Amazon SageMaker HyperPod features
Scale and accelerate generative AI model development across thousands of AI acceleratorsTask governance
SageMaker HyperPod provides full visibility and control over compute resource allocation across generative AI model development tasks, such as training and inference. SageMaker HyperPod automatically manages tasks queues, ensuring the most critical tasks are prioritized, while more efficiently using compute resources to reduce model development costs. In a few short steps, administrators can define priorities for different tasks and set up limits for how many compute resources each team or project can use.

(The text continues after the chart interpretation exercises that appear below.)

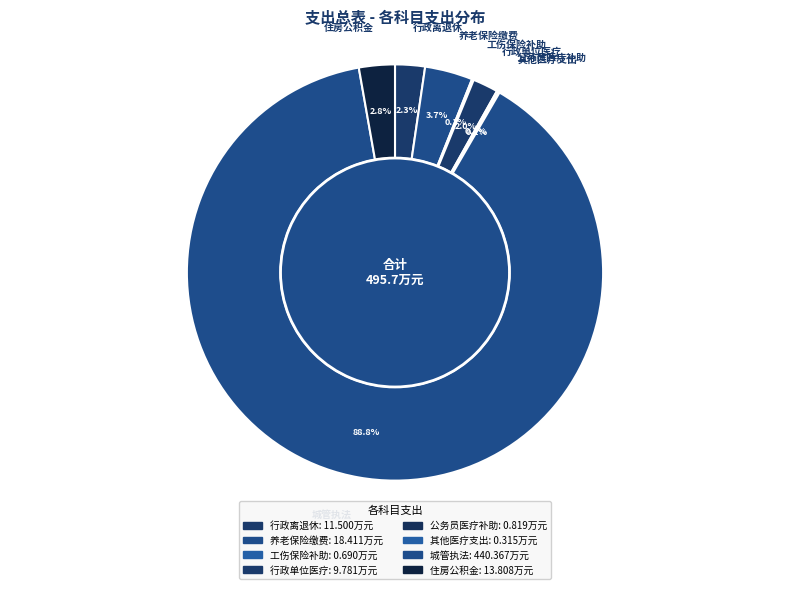

Rank the categories by value from highest to lowest.

城管执法, 机关事业单位基本养老保险缴费支出, 住房公积金, 行政单位离退休, 行政单位医疗, 公务员医疗补助, 财政对工伤保险基金的补助, 其他行政事业单位医疗支出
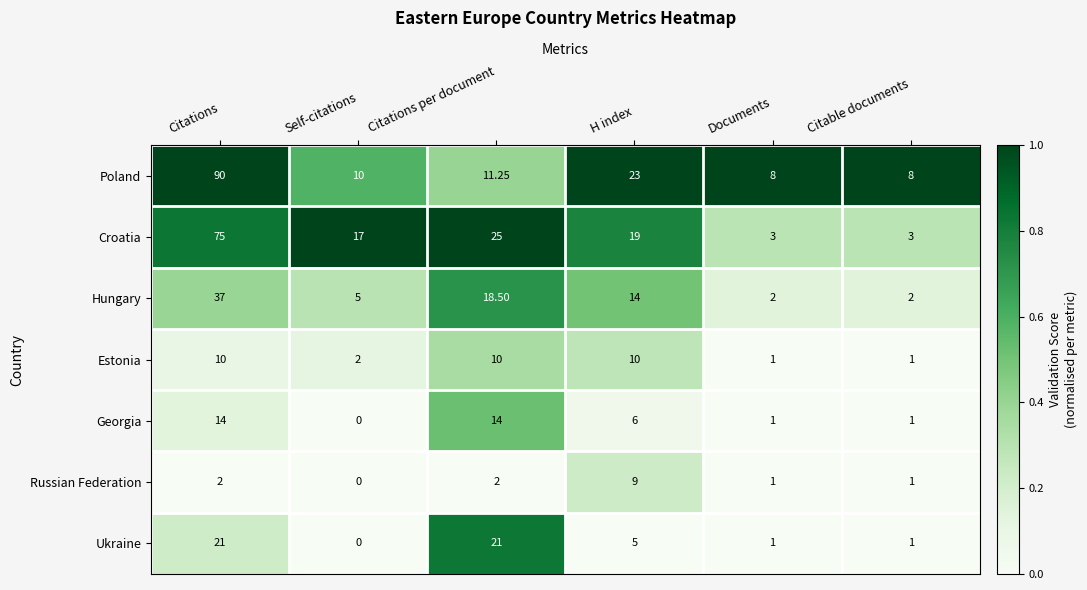

Which series changed the most between Citations and Citations per document?

Poland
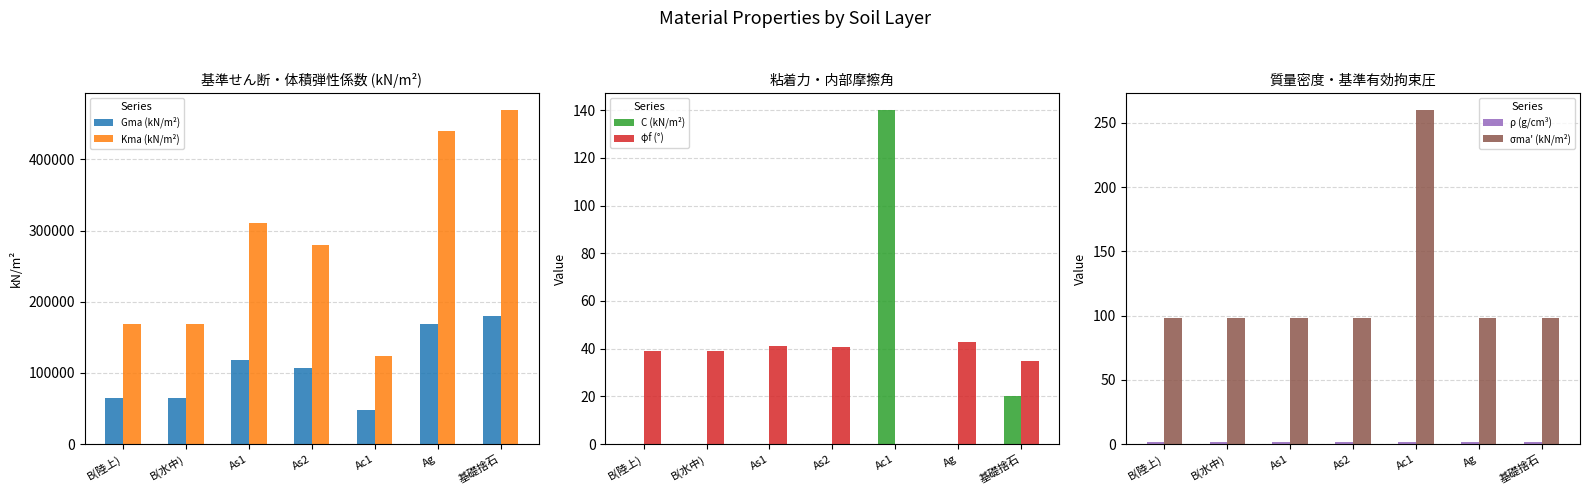

Which series has the largest range (max minus min)?

Kma (kN/m²)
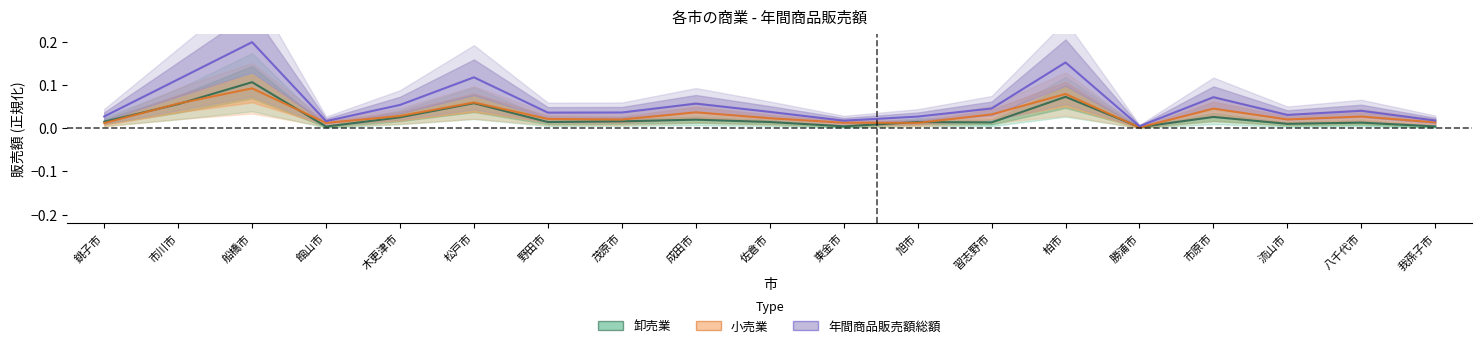

What are all the series names shown in the legend?

卸売業, 小売業, 年間商品販売額総額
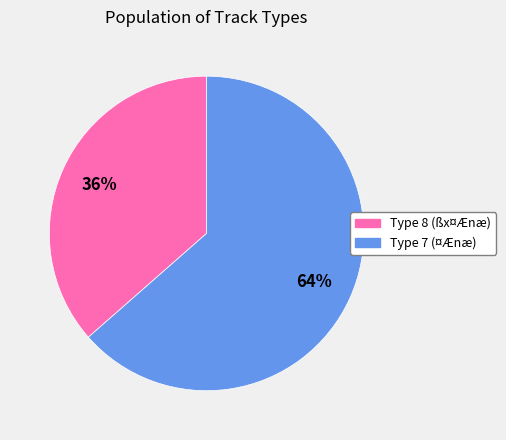

True or false: Type 8 (ßx¤Ænæ) accounts for 45% of the total.

False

Then, data scientists and developers create tasks (for example, a training run, fine-tuning a particular model, or making predictions on a trained model) that SageMaker HyperPod automatically runs, adhering to the compute resource limits and priorities that the administrator set. When a high-priority task needs to be completed immediately but all compute resources are in use, SageMaker HyperPod automatically frees up compute resources from lower-priority tasks. Additionally, SageMaker HyperPod automatically uses idle compute resources to accelerate waiting tasks. SageMaker HyperPod provides a dashboard where administrators can monitor and audit tasks that are running or waiting for compute resources.
Flexible training plans
To meet your training timelines and budgets, SageMaker HyperPod helps you create the most cost-efficient training plans that use compute resources from multiple blocks of compute capacity. Once you approve the training plans, SageMaker HyperPod automatically provisions the infrastructure and runs the training jobs on these compute resources without requiring any manual intervention. You save weeks of effort managing the training process to align jobs with compute availability.
Optimized recipes
SageMaker HyperPod recipes help data scientists and developers of all skill sets benefit from state-of-the-performance while quickly getting started training and fine-tuning publicly available generative AI models, including Llama 3.1 405B, Mixtral 8x22B, and Mistral 7B. Each recipe includes a training stack that has been tested by AWS, removing weeks of tedious work testing different model configurations. You can switch between GPU-based and AWS Trainium-based instances with a one-line recipe change, enable automated model checkpointing for improved training resiliency, and run workloads in production on SageMaker HyperPod.
High-performing distributed training
SageMaker HyperPod accelerates distributed training by automatically splitting your models and training datasets across AWS accelerators. It helps you to optimize your training job for AWS network infrastructure and cluster topology and streamline model checkpointing by optimizing the frequency of saving checkpoints, ensuring minimum overhead during training.